- Directed by: Norman Lee
- Screenplay by: F. McGrew Willis
- Produced by: Walter C. Mycroft
- Starring: Jack La Rue; Sandra Storme; Googie Withers; Bernard Lee;
- Cinematography: Claude Friese-Greene
- Edited by: Edward B. Jarvis
- Music by: Harry Acres; Kenneth Leslie-Smith;
- Production company: Associated British Picture Corporation
- Distributed by: Associated British Film Distributors (UK)
- Release date: February 1939 (UK);
- Running time: 70 minutes
- Country: United Kingdom
- Language: English
- Budget: £25,577

= Murder in Soho =

Murder in Soho (U.S. title: Murder in the Night.) is a 1939 British crime film directed by Norman Lee and starring Jack La Rue, Sandra Storme, Googie Withers and Bernard Lee. The screenplay was by F. McGrew Willis. It concerns a murder in the Central London district of Soho.

==Plot==
Club owner Steve Marco is a criminal club-owner with social aspirations. After a murder in his club he shoots an accomplice who tries to double-cross him. Inspector Hammond investigates and solves the case with the help of one of the club's hostesses.

==Cast==
- Jack La Rue as Steve Marco
- Sandra Storme as Ruby Lane
- Bernard Lee as Roy Barnes
- Martin Walker as Inspector Hammond
- James Hayter as Nick Green
- Googie Withers as Lola Matthews
- Drue Leyton as Myrtle
- Arthur O'Connell as Lefty
- Edmon Ryan as Spike
- Francis Lister as Joe
- Alf Goddard as Mike
- Robert Beatty as Jack
- Diana Beaumont as girl
- Renee Gadd as woman in police station
- Joss Ambler as drunk

==Reception==
The Monthly Film Bulletin wrote: "A film which starts off with a certain amount of promise and speed but does not keep it up for long enough. The Inspector's interviews with the witnesses are incredibly incompetent, and as the identity of the murderer is known to the audience very carly in the film no mystery survives to sustain the interest.
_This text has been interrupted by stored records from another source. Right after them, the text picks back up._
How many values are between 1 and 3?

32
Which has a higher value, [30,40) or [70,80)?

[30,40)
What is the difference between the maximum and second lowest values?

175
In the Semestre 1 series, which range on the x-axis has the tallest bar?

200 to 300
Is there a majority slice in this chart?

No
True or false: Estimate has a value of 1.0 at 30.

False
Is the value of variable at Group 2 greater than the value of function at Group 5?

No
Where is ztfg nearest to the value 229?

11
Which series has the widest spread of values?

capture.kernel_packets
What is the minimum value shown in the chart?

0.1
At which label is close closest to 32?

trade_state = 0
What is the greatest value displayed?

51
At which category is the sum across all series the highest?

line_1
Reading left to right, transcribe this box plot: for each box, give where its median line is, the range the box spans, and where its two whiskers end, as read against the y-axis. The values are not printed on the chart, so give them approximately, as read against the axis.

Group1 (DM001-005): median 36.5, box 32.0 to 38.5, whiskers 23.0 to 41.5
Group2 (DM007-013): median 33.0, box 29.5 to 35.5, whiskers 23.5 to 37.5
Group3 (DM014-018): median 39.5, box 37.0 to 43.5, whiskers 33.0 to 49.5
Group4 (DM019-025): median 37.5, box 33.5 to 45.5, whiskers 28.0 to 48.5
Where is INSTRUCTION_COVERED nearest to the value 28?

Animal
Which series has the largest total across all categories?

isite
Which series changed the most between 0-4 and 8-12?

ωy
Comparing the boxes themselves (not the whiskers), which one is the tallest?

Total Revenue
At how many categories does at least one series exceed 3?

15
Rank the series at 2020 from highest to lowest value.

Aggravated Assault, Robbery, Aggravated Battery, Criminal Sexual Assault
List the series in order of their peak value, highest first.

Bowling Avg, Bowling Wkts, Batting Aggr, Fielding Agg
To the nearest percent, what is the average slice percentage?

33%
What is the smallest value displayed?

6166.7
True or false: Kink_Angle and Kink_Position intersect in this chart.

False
Jack La Rue and Sandra Storme are good to look upon, though the acting of the latter is sometimes wooden and unconvincing. Martin Walker introduces a certain amount of laconic humour as the Inspector."

In British Sound Films: The Studio Years 1928–1959 David Quinlan rated the film as "mediocre", writing: "Familiar 'quickie' nightclub thriller."